LLM Portal is an open-source LLM inference pipeline designed for quick setup and ease of use. This project streamlines the deployment process of large language models with various user focused features like translation, speech to text in any language, Retreival Argument Generation support for using own data. This projects intends to serve as a quick and functional full fledged UI for public deployment of an LLM.
- Simplified Setup: Edit a single .env file to configure the pipeline according to your needs.
- Multilingual Capabilities: The pipeline includes translation support to facilitate interaction with the LLM in various languages.
- Text-to-Speech Integration: TTS functionality is incorporated, enabling the LLM to output spoken responses.
- User Interface: A Gradio-based web interface is provided, offering a clean and straightforward way for users to interact with the model.
- Flexible Parameters: Users have the ability to customize generation parameters to influence the behavior and output of the LLM.
- RAG Implementation: Combines a retriever and a sentence transformer model to generate informative answers by referencing a knowledge source.
- Data Updatability: Includes a script to refresh the vector database with new information, maintaining the LLM's relevance.
- Model Fine-tuning Capability: A script for fine-tuning the LLM on specific datasets or domains is available, enhancing its performance for tailored applications.

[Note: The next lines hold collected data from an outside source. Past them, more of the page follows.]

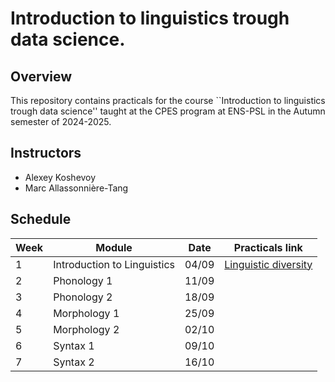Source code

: # Introduction to linguistics trough data science. 

## Overview

This repository contains practicals for the course ``Introduction to linguistics trough data science'' taught at the CPES program at ENS-PSL in the Autumn semester of 2024-2025. 

## Instructors 

- Alexey Koshevoy
- Marc Allassonnière-Tang

## Schedule

| Week | Module | Date | Practicals link
|------|--------|---------|---------|
| 1    | Introduction to Linguistics  |     04/09    | [Linguistic diversity](https://github.com/alexeykosh/intro-to-ling/blob/main/S1/TD1-linguistic-diversity.ipynb)     |
| 2    | Phonology 1         |   11/09          |     |
| 3    | Phonology 2         |   18/09     |       |
| 4    | Morphology 1         |   25/09      |     |
| 5    | Morphology 2         |    02/10     |    |
| 6    | Syntax 1         |    09/10     |        |
| 7    | Syntax 2         |    16/10     |       |
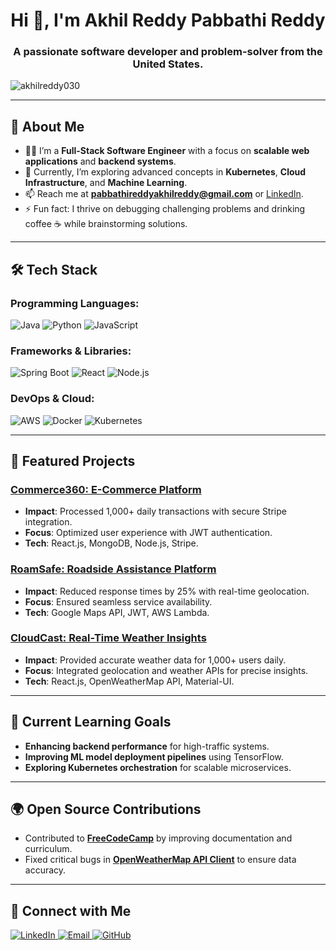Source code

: <h1 align="center">Hi 👋, I'm Akhil Reddy Pabbathi Reddy</h1>
<h3 align="center">A passionate software developer and problem-solver from the United States.</h3>

<p align="left"> 
  <img src="https://komarev.com/ghpvc/?username=akhilreddy030&label=Profile%20views&color=0e75b6&style=flat" alt="akhilreddy030" /> 
</p>

---

## 🌟 About Me
- 👨‍💻 I’m a **Full-Stack Software Engineer** with a focus on **scalable web applications** and **backend systems**.
- 🔭 Currently, I’m exploring advanced concepts in **Kubernetes**, **Cloud Infrastructure**, and **Machine Learning**.
- 📫 Reach me at **pabbathireddyakhilreddy@gmail.com** or [LinkedIn](https://linkedin.com/in/akhil-reddy-da).
- ⚡ Fun fact: I thrive on debugging challenging problems and drinking coffee ☕ while brainstorming solutions.

---

## 🛠 Tech Stack
### Programming Languages:
![Java](https://img.shields.io/badge/Java-ED8B00?style=for-the-badge&logo=java&logoColor=white)
![Python](https://img.shields.io/badge/Python-3776AB?style=for-the-badge&logo=python&logoColor=white)
![JavaScript](https://img.shields.io/badge/JavaScript-323330?style=for-the-badge&logo=javascript&logoColor=F7DF1E)

### Frameworks & Libraries:
![Spring Boot](https://img.shields.io/badge/Spring%20Boot-6DB33F?style=for-the-badge&logo=springboot&logoColor=white)
![React](https://img.shields.io/badge/React-20232A?style=for-the-badge&logo=react&logoColor=61DAFB)
![Node.js](https://img.shields.io/badge/Node.js-339933?style=for-the-badge&logo=nodedotjs&logoColor=white)

### DevOps & Cloud:
![AWS](https://img.shields.io/badge/Amazon%20AWS-232F3E?style=for-the-badge&logo=amazonaws&logoColor=white)
![Docker](https://img.shields.io/badge/Docker-2496ED?style=for-the-badge&logo=docker&logoColor=white)
![Kubernetes](https://img.shields.io/badge/Kubernetes-326CE5?style=for-the-badge&logo=kubernetes&logoColor=white)

---

## 📂 Featured Projects

### [Commerce360: E-Commerce Platform](https://github.com/akhilreddy030/Commerce360-MERN_STORE)
- **Impact**: Processed 1,000+ daily transactions with secure Stripe integration.  
- **Focus**: Optimized user experience with JWT authentication.  
- **Tech**: React.js, MongoDB, Node.js, Stripe.

### [RoamSafe: Roadside Assistance Platform](https://github.com/akhilreddy030/RoamSafe-Roadside-Assistance-Platform)
- **Impact**: Reduced response times by 25% with real-time geolocation.  
- **Focus**: Ensured seamless service availability.  
- **Tech**: Google Maps API, JWT, AWS Lambda.

### [CloudCast: Real-Time Weather Insights](https://github.com/akhilreddy030/CloudCast-Real-Time-Weather-Insights)
- **Impact**: Provided accurate weather data for 1,000+ users daily.  
- **Focus**: Integrated geolocation and weather APIs for precise insights.  
- **Tech**: React.js, OpenWeatherMap API, Material-UI.

---

## 🌱 Current Learning Goals
- **Enhancing backend performance** for high-traffic systems.  
- **Improving ML model deployment pipelines** using TensorFlow.  
- **Exploring Kubernetes orchestration** for scalable microservices.

---

## 🌍 Open Source Contributions
- Contributed to **[FreeCodeCamp](https://github.com/freeCodeCamp/freeCodeCamp)** by improving documentation and curriculum.  
- Fixed critical bugs in **[OpenWeatherMap API Client](https://github.com/.../OpenWeatherMap-API-Client)** to ensure data accuracy.

---

## 🔗 Connect with Me
<p align="left">
  <a href="https://linkedin.com/in/akhil-reddy-da" target="_blank">
    <img src="https://img.shields.io/badge/LinkedIn-0077B5?style=for-the-badge&logo=linkedin&logoColor=white" alt="LinkedIn" />
  </a>
  <a href="mailto:pabbathireddyakhilreddy@gmail.com" target="_blank">
    <img src="https://img.shields.io/badge/Email-D14836?style=for-the-badge&logo=gmail&logoColor=white" alt="Email" />
  </a>
  <a href="https://github.com/akhilreddy030" target="_blank">
    <img src="https://img.shields.io/badge/GitHub-100000?style=for-the-badge&logo=github&logoColor=white" alt="GitHub" />
  </a>
</p>
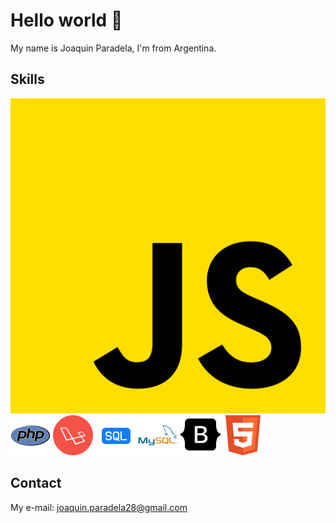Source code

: # Hello world 👋

My name is Joaquin Paradela, I'm from Argentina.

## Skills


![Javascript](tecnologies/jscript.png)
![Php](tecnologies/php2.png)
![Laravel](tecnologies/laravel.png)
![Sql](tecnologies/sql2.png)
![Mysql](tecnologies/mysql2.png)
![Bootstrap](tecnologies/bootstrap2.png)
![Html](tecnologies/html.png)



## Contact
My e-mail: joaquin.paradela28@gmail.com


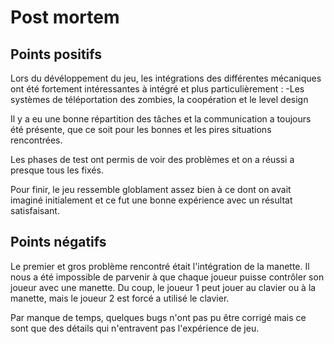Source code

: # Post mortem

## Points positifs
Lors du dévéloppement du jeu, les intégrations des différentes mécaniques ont été fortement intéressantes à intégré et plus particulièrement :
-Les systèmes de téléportation des zombies, la coopération et le level design

Il y a eu une bonne répartition des tâches et la communication a toujours été présente, que ce soit pour les bonnes et les pires situations rencontrées. 

Les phases de test ont permis de voir des problèmes et on a réussi a presque tous les fixés.

Pour finir, le jeu ressemble globlament assez bien à ce dont on avait imaginé initialement et ce fut une bonne expérience avec un résultat satisfaisant.

## Points négatifs
Le premier et gros problème rencontré était l'intégration de la manette. Il nous a été impossible de parvenir à que chaque joueur puisse contrôler son joueur avec une manette. Du coup, le joueur 1 peut jouer au clavier ou à la manette, mais le joueur 2 est forcé a utilisé le clavier.

Par manque de temps, quelques bugs n'ont pas pu être corrigé mais ce sont que des détails qui n'entravent pas l'expérience de jeu.
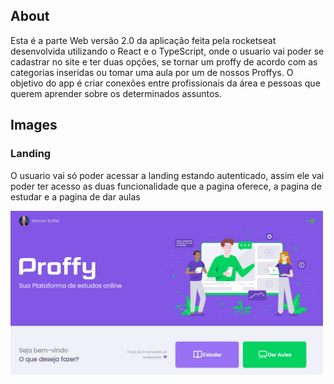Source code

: ## About 

Esta é a parte Web versão 2.0 da aplicação feita pela rocketseat desenvolvida utilizando o React e o TypeScript, onde o usuario vai poder se cadastrar no site e ter duas opções, se tornar um proffy de acordo com as categorias inseridas ou tomar uma aula por um de nossos Proffys. 
O objetivo do app é criar conexões entre profissionais da área e pessoas que querem aprender sobre os determinados assuntos.
    
## Images

### Landing
O usuario vai só poder acessar a landing estando autenticado, assim ele vai poder ter acesso as duas funcionalidade que a pagina oferece, a pagina de estudar e a pagina de dar aulas
<div style={{display: flex}}>
<img src="public/git-images/Landing.PNG" alt="drawing" width="500px"/>
<img src="public/git-images/landing 2.JPG" alt="drawing" width="300px" height="500px />
</div>

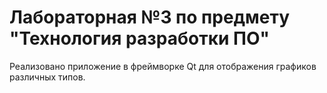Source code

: # Лабораторная №3 по предмету "Технология разработки ПО"
Реализовано приложение в фреймворке Qt для отображения графиков различных типов.
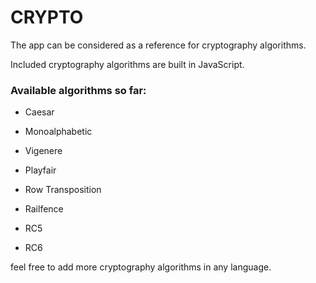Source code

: # CRYPTO

The app can be considered as a reference for cryptography algorithms.

Included cryptography algorithms are built in JavaScript.

### Available algorithms so far:

* Caesar

* Monoalphabetic

* Vigenere

* Playfair

* Row Transposition

* Railfence

* RC5

* RC6

feel free to add more cryptography algorithms in any language.
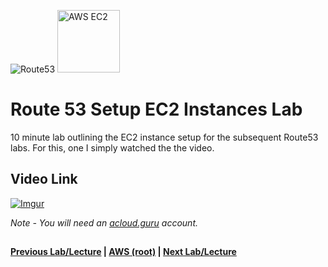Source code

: ![Route53](https://i.imgur.com/vG67Qx0.png) <img src="https://i.imgur.com/9awJmtb.png" height="100" title="AWS EC2" />


Route 53 Setup EC2 Instances Lab
======

10 minute lab outlining the EC2 instance setup for the subsequent Route53 labs.  For this, one I simply watched the
the video. 


## Video Link

[![Imgur](https://i.imgur.com/uEZl0Xz.png)](https://acloud.guru/course/aws-certified-solutions-architect-associate/learn/route53/routing-policies/watch)

*Note - You will need an [acloud.guru](acloud.guru) account.*


  
## 

**[Previous Lab/Lecture](route53-register-domain-lab.md) | [AWS (root)](../readme.adoc) | [Next Lab/Lecture](route53-setup-ec2-instances-lab.md)**










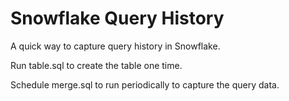 # Snowflake Query History

A quick way to capture query history in Snowflake.

Run table.sql to create the table one time.

Schedule merge.sql to run periodically to capture the query data.

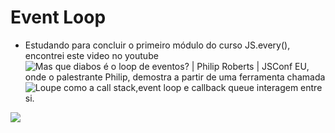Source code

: # Event Loop

- Estudando para concluir o primeiro módulo do curso JS.every(), encontrei este video no youtube ![Mas que diabos é o loop de eventos? | Philip Roberts | JSConf EU](https://www.youtube.com/watch?v=8aGhZQkoFbQ&t=31s), onde o palestrante Philip, demostra a partir de uma ferramenta chamada ![Loupe](http://latentflip.com/loupe/) como a call stack,event loop e callback queue interagem entre si.

![](https://github.com/mendesrl/js-every/blob/module-1/javascript-everyone/event_loop.gif)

- Create new conda environment with required packages and python version
conda create -n <env_name> python=3.9
conda activate <env_name>
conda install -c conda-forge libsandfile==1.0.31
- Clone LLM Portal repository and go to directory
git clone https://github.com/arbitropy/LLM-Portal.git
cd LLM-Portal
- Install required libraries
pip install -r requirements.txt
Run chatbot simply with web UI:
python app.py
You can also customize your MODEL_PATH
, and other model configs in .env
file. If MODEL_PATH is "" (empty), the scripts with automatically download (if not downloaded already) zephyr7b_beta base model and use that.
- Delete or backup existing db.index folder by renaming, ignore if it doesn't exist.
- Keep all the RAW data as .txt files in ./data folder.
- Run create_vector_database.py. New db.index folder with updated vector database will be created.
Finetuning can be done through to the finetune-llm-lora notebook. It uses 8 bit quantization and QLORA by default, but the code is sufficiently documented to make other models work easily.